Dopo una doccia veloce, gettai tutte le lenzuola e i vestiti nel cesto. Non avevo bisogno di alcun tipo di promemoria sul ragazzo che se n'era andato la mattina dopo aver dormito con me.
Jaxon aspettò finché non uscii, con un'espressione accigliata sul viso. Mi fece il trattamento del silenzio per tutto il tragitto fino alla biblioteca ed era divertente così. Non parlai perché avrebbe solo peggiorato la situazione e lo avrebbe fatto continuare con le sue assurdità.
Il mio cellulare squillò mentre stavo per entrare in biblioteca. Guardando lo schermo, sospirai. Perché Mira stava chiamando a quest'ora?
"Pronto?"
"Pronto? È tutto quello che hai da dire, signorina?" Alzò la voce.
"Mira, cosa vuoi?"
"Parlare di quello straniero affascinante con cui sei tornata a casa. Come si chiamava? Luke-Luka?"

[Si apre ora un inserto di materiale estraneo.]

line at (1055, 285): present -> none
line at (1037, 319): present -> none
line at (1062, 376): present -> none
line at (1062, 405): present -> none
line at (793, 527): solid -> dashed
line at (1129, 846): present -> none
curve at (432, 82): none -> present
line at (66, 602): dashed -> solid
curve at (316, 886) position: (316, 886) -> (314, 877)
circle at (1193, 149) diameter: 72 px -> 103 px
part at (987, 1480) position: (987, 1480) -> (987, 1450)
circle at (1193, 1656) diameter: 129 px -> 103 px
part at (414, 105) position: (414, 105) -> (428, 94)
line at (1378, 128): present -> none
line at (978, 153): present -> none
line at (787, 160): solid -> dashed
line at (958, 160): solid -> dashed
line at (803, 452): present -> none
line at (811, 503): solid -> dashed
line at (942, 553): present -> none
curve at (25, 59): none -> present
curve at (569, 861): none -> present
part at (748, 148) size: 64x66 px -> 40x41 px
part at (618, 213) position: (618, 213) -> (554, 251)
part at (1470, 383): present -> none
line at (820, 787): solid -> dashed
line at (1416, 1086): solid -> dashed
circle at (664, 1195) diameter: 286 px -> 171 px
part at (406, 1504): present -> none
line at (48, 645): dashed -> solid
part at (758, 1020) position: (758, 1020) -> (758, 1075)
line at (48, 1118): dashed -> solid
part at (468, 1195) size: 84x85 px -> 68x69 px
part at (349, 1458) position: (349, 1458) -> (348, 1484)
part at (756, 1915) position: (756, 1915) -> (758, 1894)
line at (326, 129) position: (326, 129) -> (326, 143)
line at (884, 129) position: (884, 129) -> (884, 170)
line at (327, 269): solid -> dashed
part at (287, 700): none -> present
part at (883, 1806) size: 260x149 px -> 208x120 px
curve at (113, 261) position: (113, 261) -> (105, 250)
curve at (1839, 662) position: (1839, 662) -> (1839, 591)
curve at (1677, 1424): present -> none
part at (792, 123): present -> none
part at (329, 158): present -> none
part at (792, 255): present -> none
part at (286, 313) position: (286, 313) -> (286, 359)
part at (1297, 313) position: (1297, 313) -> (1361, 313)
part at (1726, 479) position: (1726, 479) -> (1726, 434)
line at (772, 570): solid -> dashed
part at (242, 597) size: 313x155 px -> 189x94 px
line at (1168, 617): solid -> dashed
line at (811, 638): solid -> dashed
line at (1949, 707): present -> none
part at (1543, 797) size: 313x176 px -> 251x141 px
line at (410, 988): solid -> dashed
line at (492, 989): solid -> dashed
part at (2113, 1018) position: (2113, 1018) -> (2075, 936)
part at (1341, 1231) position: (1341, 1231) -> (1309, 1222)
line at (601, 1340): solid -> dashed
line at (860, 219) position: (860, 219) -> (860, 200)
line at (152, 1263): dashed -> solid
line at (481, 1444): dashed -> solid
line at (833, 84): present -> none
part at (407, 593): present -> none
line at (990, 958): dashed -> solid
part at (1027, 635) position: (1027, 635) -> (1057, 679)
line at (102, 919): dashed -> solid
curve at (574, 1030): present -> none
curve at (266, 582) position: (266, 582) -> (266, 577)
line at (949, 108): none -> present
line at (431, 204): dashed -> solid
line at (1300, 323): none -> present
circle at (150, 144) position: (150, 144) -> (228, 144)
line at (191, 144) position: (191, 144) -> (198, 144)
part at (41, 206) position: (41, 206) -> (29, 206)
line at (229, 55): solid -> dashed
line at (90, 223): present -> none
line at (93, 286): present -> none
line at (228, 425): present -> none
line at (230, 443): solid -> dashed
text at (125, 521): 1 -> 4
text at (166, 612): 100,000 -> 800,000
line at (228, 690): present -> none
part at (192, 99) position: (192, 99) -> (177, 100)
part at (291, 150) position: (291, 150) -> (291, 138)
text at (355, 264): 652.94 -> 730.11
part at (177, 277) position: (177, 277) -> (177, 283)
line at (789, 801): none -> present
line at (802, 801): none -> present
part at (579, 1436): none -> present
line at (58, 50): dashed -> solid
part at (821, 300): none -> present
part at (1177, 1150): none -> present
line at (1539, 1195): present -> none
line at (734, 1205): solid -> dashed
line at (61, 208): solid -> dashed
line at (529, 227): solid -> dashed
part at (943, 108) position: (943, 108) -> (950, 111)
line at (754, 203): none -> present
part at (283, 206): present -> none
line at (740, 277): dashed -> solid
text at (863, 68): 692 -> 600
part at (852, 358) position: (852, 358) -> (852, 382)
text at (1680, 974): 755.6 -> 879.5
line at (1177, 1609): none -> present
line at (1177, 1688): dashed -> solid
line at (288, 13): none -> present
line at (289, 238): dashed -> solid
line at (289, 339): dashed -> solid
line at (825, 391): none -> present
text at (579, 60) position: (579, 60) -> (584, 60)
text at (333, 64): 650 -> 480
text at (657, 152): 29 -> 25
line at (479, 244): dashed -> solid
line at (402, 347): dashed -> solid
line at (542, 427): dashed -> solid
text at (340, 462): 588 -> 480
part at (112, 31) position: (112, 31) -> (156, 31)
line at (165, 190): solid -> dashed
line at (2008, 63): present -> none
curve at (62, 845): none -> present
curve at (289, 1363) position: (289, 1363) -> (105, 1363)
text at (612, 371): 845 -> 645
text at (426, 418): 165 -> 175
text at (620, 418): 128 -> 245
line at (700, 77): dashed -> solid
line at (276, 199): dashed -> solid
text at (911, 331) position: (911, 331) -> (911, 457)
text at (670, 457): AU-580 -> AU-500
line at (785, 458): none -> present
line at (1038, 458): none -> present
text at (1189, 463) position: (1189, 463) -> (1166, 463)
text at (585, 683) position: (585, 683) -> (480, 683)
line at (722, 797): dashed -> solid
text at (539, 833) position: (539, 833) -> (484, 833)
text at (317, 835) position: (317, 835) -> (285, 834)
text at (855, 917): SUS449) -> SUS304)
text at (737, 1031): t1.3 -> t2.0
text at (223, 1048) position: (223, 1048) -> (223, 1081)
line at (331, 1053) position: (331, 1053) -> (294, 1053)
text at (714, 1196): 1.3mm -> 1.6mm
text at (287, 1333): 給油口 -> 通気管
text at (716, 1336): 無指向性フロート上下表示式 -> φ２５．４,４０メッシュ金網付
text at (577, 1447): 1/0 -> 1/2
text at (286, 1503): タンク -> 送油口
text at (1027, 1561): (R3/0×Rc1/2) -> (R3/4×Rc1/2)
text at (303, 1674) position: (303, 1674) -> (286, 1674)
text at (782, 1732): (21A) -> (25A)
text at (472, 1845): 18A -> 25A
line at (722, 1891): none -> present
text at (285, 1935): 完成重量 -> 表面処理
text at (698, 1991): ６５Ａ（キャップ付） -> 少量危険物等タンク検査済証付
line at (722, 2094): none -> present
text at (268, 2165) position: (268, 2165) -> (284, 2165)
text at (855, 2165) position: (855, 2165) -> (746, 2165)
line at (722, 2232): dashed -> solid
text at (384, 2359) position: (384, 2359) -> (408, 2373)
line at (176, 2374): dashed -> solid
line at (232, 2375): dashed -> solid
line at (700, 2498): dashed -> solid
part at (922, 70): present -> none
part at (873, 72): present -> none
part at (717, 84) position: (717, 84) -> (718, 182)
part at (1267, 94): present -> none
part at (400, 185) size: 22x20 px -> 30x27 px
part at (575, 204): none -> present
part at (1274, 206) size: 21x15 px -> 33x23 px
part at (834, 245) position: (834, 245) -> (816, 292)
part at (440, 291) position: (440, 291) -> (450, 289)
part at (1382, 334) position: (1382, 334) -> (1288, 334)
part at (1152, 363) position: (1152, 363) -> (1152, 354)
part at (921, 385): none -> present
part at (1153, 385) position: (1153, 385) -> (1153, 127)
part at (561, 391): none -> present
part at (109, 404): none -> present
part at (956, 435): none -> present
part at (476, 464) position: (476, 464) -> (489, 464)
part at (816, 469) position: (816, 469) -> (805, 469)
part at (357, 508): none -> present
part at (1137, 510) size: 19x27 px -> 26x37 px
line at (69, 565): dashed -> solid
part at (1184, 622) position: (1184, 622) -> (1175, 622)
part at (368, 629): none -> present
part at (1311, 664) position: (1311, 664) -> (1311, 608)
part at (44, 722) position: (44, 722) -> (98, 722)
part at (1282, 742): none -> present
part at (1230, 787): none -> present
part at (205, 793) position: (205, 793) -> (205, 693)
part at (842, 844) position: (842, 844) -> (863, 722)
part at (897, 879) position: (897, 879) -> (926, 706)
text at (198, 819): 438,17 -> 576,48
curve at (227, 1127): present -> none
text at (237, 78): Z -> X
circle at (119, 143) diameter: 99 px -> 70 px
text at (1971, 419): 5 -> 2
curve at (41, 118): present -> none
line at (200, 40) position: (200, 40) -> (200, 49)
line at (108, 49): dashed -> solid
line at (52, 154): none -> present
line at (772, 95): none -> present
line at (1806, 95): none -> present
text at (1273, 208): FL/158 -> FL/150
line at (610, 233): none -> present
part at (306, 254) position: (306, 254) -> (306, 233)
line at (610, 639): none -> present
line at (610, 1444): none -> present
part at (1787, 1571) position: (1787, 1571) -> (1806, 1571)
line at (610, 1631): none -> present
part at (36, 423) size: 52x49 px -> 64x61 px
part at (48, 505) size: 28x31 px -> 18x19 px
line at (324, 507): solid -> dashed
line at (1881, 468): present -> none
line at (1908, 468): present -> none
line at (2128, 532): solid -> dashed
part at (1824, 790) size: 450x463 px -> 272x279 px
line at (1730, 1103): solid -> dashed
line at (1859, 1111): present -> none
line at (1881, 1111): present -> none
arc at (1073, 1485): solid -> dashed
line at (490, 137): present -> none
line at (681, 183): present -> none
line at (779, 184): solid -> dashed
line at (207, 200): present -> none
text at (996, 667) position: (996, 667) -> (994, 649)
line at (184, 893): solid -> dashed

"Lukas," sospirai, stringendo l'altra mano a pugno mentre ricordavo l'incidente della mattina.
Fece dei fischi rumorosi, "Ah, certo, ti ricordi il suo nome. Era proprio così bravo!"
"Mira, sto per entrare in biblioteca. Possiamo non parlarne ora?"
"No, perché mi hai promesso che lo avresti portato alla cena di mia madre," si lamentò.
Stringendo il telefono più forte, respirai, "Ho fatto cosa?"
"Per favore! Ora non fare l'innocente!"
"Non posso portarlo, Mira."
"Perché? Ho già detto a mia madre che avresti portato qualcuno."
Mi diedi una manata sulla fronte, "Perché l'hai fatto? Perché?"
"Perché me l'hai promesso!"
"Non posso portarlo, Mira! Cerca di capire," sussurrai cercando di rimanere discreta. La gente stava iniziando a notare il mio vagare intorno al cancello della biblioteca.
"Perché? Dammi solo una ragione valida e smetterò di parlarne," sospirò e io digrignai i denti, finalmente appoggiandomi al muro.
"Non posso portarlo alla tua cena perché ha preso la mia verginità e mi ha lasciata la mattina dopo."